Consegna a
Trascrivi senza alcuna modifica le voci a partire dalla prima e fino alla riga che contiene "Biothane ist ein", inclusa.

Testo in esame
Era bello vivere in stazione
Sta giungendo quasi alla fine
l’appassionante viaggio attraverso le strade ferrate abbandonate e
vecchie stazioni cadute in disuso per incuria, a volte, per precisa
scelta politica nella stragrande maggioranza dei casi. Voci dalla
Pedemontana Friulana.
pubblicato il 23 agosto 2015 su "La Città Futura" settimanale on line
Il sindaco di Vito
d’Asio ci raggiunge per colazione e, prima di raccontarci qualcosa, ci
consegna un cd con alcune fotografie storiche. Il suo è un piccolo
comune di 800 abitanti, composto di 5 frazioni ma con una superficie di
ben 53 kmq. Si lamenta dei numerosi tagli imposti agli enti locali come
quelli alla sanità e ai trasporti. “Ci sono bimbi che devono fare 20 km
per andare a scuola o pensionati che ne fanno 15 per ritirare la
pensione”. Poi cominciamo a parlare della ferrovia. “Fu il conte Ceconi,
partito da qui analfabeta all’età di 18 anni e tornato ricco
impresario, distintosi in diverse costruzioni ferroviarie, a far in modo
che il tracciato della Pedemontana passasse proprio per questi
territori”. La linea non attraversa il territorio comunale ma la fermata
nella zona di Flagogna porta il doppio nome di Forgaria-Bagni Anduins,
quest’ultima frazione di Vito d’Asio e luogo termale conosciuto fin dal
XV secolo. Dai primi del ‘900, realizzato un vero e proprio stabilimento
balneare, un gran numero di persone raggiungeva la zona proprio in
treno: era un lungo torpedone di turisti verso queste fonti solforose
per le cure termali. “Bisogna prevedere lo sviluppo delle aree
ferroviarie come le ex stazioni, ragionare su questo insieme a tutti i
paesi attraversati; ad esempio, si potrebbero creare dei punti di
accoglienza o tanto altro. Credo che vada investito molto sul trasporto
delle merci anche se la volontà delle FS va in senso inverso e le strade
sono piene di TIR. Non possiamo puntare solo sul turismo e diventa
quindi fondamentale garantire collegamenti tra la ferrovia ed i centri
abitati proprio per permettere ed incentivare l’uso del treno”. Si
ragiona che oltre i costi economici ci sono pure quelli sociali e,
quando si parla di sanità o trasporti, i primi diventano secondari
rispetto agli altri. “Era evidente che la linea fosse già depressa ed in
sofferenza prima della frana che ne ha sancito la sospensione ma, come i
treni circolavano vuoti, così oggi lo sono le corriere,
fondamentalmente perché gli orari sono sbagliati”. Un ricordo del
passato ci riporta a quando gli uomini che emigravano alla ricerca di un
lavoro venivano accompagnati dalle mogli alla stazione mentre queste
facevano la maglia o, ancora, quando qualcuno prima di espatriare si
fermava a pregare vicino al ponte sull’Arzino.

Dati da usare
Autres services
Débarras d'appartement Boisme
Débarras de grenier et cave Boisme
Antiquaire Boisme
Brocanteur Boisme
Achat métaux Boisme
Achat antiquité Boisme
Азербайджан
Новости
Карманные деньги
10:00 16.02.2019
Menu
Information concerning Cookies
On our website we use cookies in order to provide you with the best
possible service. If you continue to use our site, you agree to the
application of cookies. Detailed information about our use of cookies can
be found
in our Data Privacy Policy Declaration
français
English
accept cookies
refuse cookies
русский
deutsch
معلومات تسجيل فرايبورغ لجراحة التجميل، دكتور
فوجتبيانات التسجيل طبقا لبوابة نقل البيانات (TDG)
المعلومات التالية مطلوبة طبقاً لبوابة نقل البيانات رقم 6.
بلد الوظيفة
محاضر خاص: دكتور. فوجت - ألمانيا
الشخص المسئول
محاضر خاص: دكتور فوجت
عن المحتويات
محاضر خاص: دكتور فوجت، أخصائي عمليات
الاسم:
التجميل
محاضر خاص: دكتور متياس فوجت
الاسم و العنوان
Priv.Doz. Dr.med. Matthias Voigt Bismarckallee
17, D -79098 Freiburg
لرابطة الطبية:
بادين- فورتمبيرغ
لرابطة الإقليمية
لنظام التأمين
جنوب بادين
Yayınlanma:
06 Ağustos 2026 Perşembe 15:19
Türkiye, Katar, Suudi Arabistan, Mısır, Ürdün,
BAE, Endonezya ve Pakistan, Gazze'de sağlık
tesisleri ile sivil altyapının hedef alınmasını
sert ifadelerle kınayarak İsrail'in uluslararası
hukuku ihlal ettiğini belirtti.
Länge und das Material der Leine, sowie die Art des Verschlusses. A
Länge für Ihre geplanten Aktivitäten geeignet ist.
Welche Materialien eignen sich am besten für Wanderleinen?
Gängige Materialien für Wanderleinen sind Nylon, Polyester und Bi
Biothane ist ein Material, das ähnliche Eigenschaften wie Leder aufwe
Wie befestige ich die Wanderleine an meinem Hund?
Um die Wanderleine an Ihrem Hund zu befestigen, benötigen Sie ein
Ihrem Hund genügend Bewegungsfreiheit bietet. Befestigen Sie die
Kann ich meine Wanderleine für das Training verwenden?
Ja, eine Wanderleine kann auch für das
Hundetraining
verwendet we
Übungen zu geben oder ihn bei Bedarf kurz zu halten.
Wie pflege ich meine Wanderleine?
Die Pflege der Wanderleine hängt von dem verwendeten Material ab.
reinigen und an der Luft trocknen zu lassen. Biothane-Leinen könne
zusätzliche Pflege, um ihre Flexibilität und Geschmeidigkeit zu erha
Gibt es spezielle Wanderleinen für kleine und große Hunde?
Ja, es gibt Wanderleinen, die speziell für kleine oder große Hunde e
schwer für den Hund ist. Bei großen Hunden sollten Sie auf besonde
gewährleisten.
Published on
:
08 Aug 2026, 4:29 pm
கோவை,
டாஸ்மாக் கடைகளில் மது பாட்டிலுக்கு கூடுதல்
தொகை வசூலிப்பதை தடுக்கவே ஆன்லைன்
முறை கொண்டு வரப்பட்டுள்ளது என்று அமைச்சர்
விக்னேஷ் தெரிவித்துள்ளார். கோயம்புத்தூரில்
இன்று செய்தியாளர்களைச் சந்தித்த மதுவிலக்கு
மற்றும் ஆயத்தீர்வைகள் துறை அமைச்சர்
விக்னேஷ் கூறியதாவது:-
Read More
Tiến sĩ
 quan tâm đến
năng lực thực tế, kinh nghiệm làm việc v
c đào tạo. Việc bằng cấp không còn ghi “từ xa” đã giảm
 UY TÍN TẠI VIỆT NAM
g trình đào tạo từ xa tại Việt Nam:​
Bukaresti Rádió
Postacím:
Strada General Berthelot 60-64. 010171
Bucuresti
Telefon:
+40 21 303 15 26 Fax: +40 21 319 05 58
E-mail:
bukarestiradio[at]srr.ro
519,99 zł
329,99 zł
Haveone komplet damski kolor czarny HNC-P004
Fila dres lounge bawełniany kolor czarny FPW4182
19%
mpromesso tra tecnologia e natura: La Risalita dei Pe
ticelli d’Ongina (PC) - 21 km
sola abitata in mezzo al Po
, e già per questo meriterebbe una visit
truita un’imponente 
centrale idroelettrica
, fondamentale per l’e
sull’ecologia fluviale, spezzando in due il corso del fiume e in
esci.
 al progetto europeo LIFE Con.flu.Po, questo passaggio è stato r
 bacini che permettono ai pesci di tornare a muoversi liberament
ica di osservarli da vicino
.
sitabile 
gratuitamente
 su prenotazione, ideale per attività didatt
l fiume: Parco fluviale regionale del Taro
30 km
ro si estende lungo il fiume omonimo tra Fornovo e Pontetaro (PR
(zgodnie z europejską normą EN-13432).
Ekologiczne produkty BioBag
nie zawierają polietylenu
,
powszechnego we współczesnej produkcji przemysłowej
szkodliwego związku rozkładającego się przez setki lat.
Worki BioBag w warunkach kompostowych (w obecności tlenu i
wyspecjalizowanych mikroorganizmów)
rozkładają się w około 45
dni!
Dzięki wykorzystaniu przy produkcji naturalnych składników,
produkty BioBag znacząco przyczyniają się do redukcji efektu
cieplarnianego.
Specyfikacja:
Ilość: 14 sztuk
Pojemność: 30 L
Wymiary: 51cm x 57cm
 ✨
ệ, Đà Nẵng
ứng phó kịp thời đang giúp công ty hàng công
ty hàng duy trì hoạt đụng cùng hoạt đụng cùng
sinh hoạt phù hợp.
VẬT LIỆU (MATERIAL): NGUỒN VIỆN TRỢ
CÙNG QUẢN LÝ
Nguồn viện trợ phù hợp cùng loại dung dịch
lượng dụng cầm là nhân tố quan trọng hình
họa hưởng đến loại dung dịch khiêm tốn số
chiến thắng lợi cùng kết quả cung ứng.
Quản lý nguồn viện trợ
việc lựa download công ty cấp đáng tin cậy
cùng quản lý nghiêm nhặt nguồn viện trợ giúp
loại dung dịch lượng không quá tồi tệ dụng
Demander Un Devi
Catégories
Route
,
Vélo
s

Consegna b
Rispondi in breve alle domande seguenti sull'articolo dedicato alla ferrovia Pedemontana.
(i) Quanti abitanti conta il comune di Vito d'Asio?
(ii) Quale doppio nome porta la fermata nella zona di Flagogna?
(iii) Secondo il sindaco, perché oggi le corriere circolano vuote?

Risposta all'esercizio a
Autres services
Débarras d'appartement Boisme
Débarras de grenier et cave Boisme
Antiquaire Boisme
Brocanteur Boisme
Achat métaux Boisme
Achat antiquité Boisme
Азербайджан
Новости
Карманные деньги
10:00 16.02.2019
Menu
Information concerning Cookies
On our website we use cookies in order to provide you with the best
possible service. If you continue to use our site, you agree to the
application of cookies. Detailed information about our use of cookies can
be found
in our Data Privacy Policy Declaration
français
English
accept cookies
refuse cookies
русский
deutsch
معلومات تسجيل فرايبورغ لجراحة التجميل، دكتور
فوجتبيانات التسجيل طبقا لبوابة نقل البيانات (TDG)
المعلومات التالية مطلوبة طبقاً لبوابة نقل البيانات رقم 6.
بلد الوظيفة
محاضر خاص: دكتور. فوجت - ألمانيا
الشخص المسئول
محاضر خاص: دكتور فوجت
عن المحتويات
محاضر خاص: دكتور فوجت، أخصائي عمليات
الاسم:
التجميل
محاضر خاص: دكتور متياس فوجت
الاسم و العنوان
Priv.Doz. Dr.med. Matthias Voigt Bismarckallee
17, D -79098 Freiburg
لرابطة الطبية:
بادين- فورتمبيرغ
لرابطة الإقليمية
لنظام التأمين
جنوب بادين
Yayınlanma:
06 Ağustos 2026 Perşembe 15:19
Türkiye, Katar, Suudi Arabistan, Mısır, Ürdün,
BAE, Endonezya ve Pakistan, Gazze'de sağlık
tesisleri ile sivil altyapının hedef alınmasını
sert ifadelerle kınayarak İsrail'in uluslararası
hukuku ihlal ettiğini belirtti.
Länge und das Material der Leine, sowie die Art des Verschlusses. A
Länge für Ihre geplanten Aktivitäten geeignet ist.
Welche Materialien eignen sich am besten für Wanderleinen?
Gängige Materialien für Wanderleinen sind Nylon, Polyester und Bi
Biothane ist ein Material, das ähnliche Eigenschaften wie Leder aufwe

Risposta all'esercizio b
(i) 800 abitanti.
(ii) Forgaria-Bagni Anduins.
(iii) Perché gli orari sono sbagliati.